Ainda que a Carta reconheça que a Amazônia está sob ameaça de atingir um ponto de não retorno [situação em que não será possível recuperar o bioma, resultando no seu colapso], carece de declaração mais ambiciosa em relação a metas, soluções práticas e calendário de ações à altura da crise climática mundial e riscos sofridos pela Amazônia, apontam as organizações. 

Outra crítica central é que a Declaração não contempla os debates feitos pelo público de cerca de 24 mil pessoas nos dias que precederam a Cúpula. Sistematizados em seis relatórios, as propostas dos povos da floresta foram entregues aos presidentes por seis representantes da sociedade civil, antes do início da Cúpula. Os relatórios e manifestações durantes painéis, mesas-redondas, plenárias e atividades paralelas destacam a necessidade de zerar o desmatamento e a suspensão da exploração de petróleo.  

A ausência destas metas no documento é lamentada considerando que a maior parte dos países da região já tinham se comprometido em desmatamento zero até 2023 no documento assinado durante a COP26, realizada em Glasgow, no Reino Unido, no ano de 2021.   

Para Apib, a Carta de Belém foi frustrante ao não trazer ações definidas de enfrentamento às emergências climáticas, principalmente envolvendo a demarcação dos territórios originários, titulação de territórios quilombolas e a criação de unidades de conservação. “O documento deveria ser mais ambicioso. Compreendemos a diversidade dos debates que envolvem oito países, e reconhecemos os compromissos políticos assumidos, mas é frustrante a ausência de metas específicas e objetivas relacionadas aos povos indígenas e ao meio ambiente”, afirma Kleber Karipuna, coordenador executivo da Apib. 

Para a Terra de Direitos, apesar do reconhecimento que a Cúpula da Amazônia traz um novo reposicionamento político dos povos e do bioma nos debates e compromissos internacionais, ainda é preciso avançar para que, de fato, as pautas dos povos e comunidades tradicionais da Amazônia sejam integradas nas cooperações entre os países.   

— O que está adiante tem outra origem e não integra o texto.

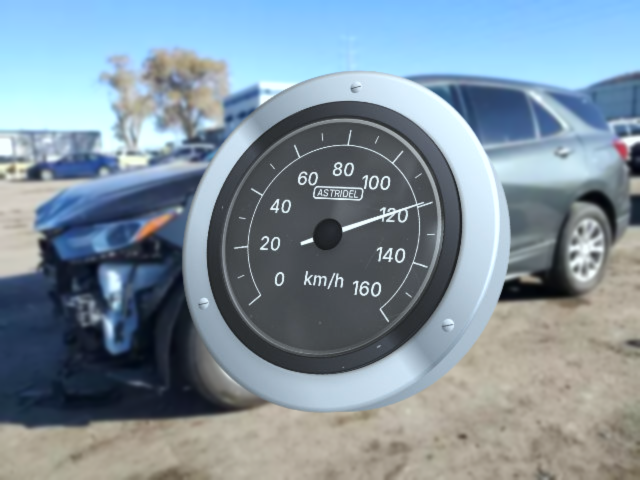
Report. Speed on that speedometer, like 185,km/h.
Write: 120,km/h
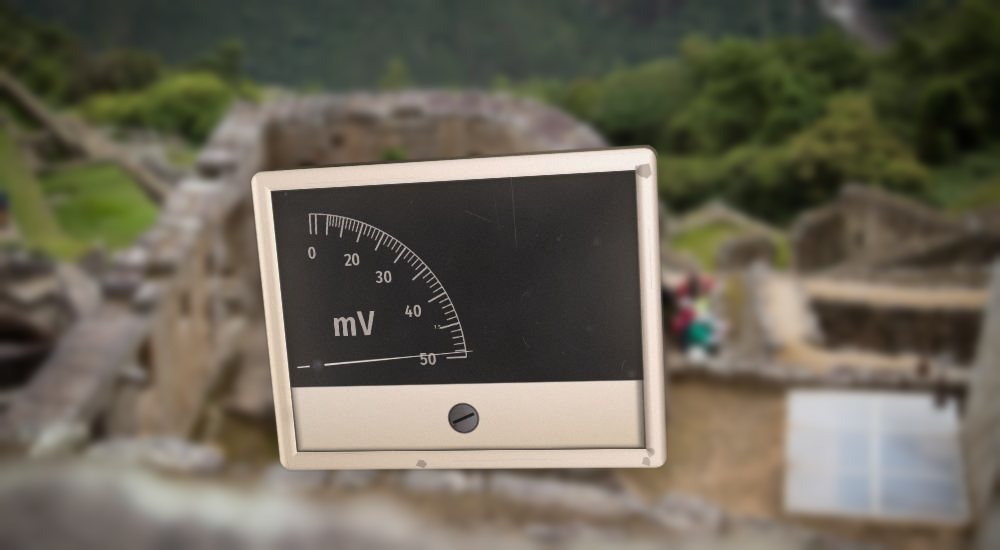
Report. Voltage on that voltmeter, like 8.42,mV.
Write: 49,mV
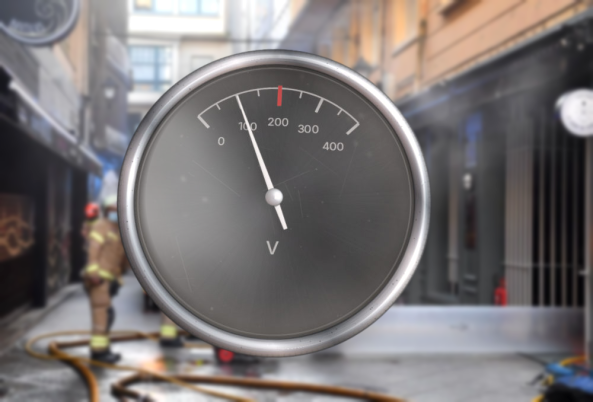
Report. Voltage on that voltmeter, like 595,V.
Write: 100,V
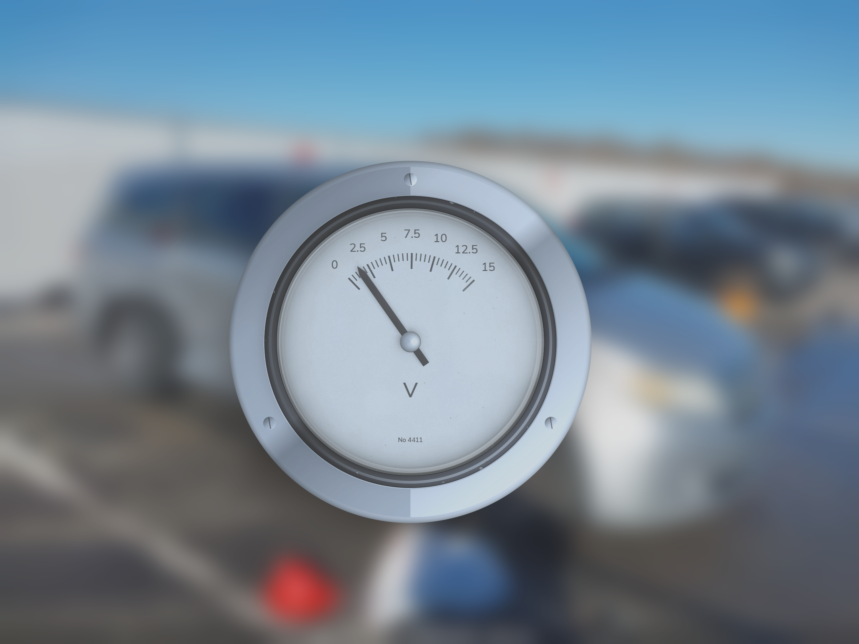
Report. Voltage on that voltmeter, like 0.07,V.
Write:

“Os movimentos sociais e organizações da sociedade civil esperavam maior compromisso em relação a garantia da economia de maneira a respeitar os modos de viver e de fazer das comunidades tradicionais. A agroecologia poderia ter sido reconhecida como via central na resposta à mitigação das mudanças climáticas. E nós temos em vista que essas plataformas, observatórios e demais espaços institucionais em torno da OTCA possam dar espaço para que essas pautas concretas da sociedade civil sejam reconhecidas nos compromissos dentro da OTCA”, finalizou Pedro Martins.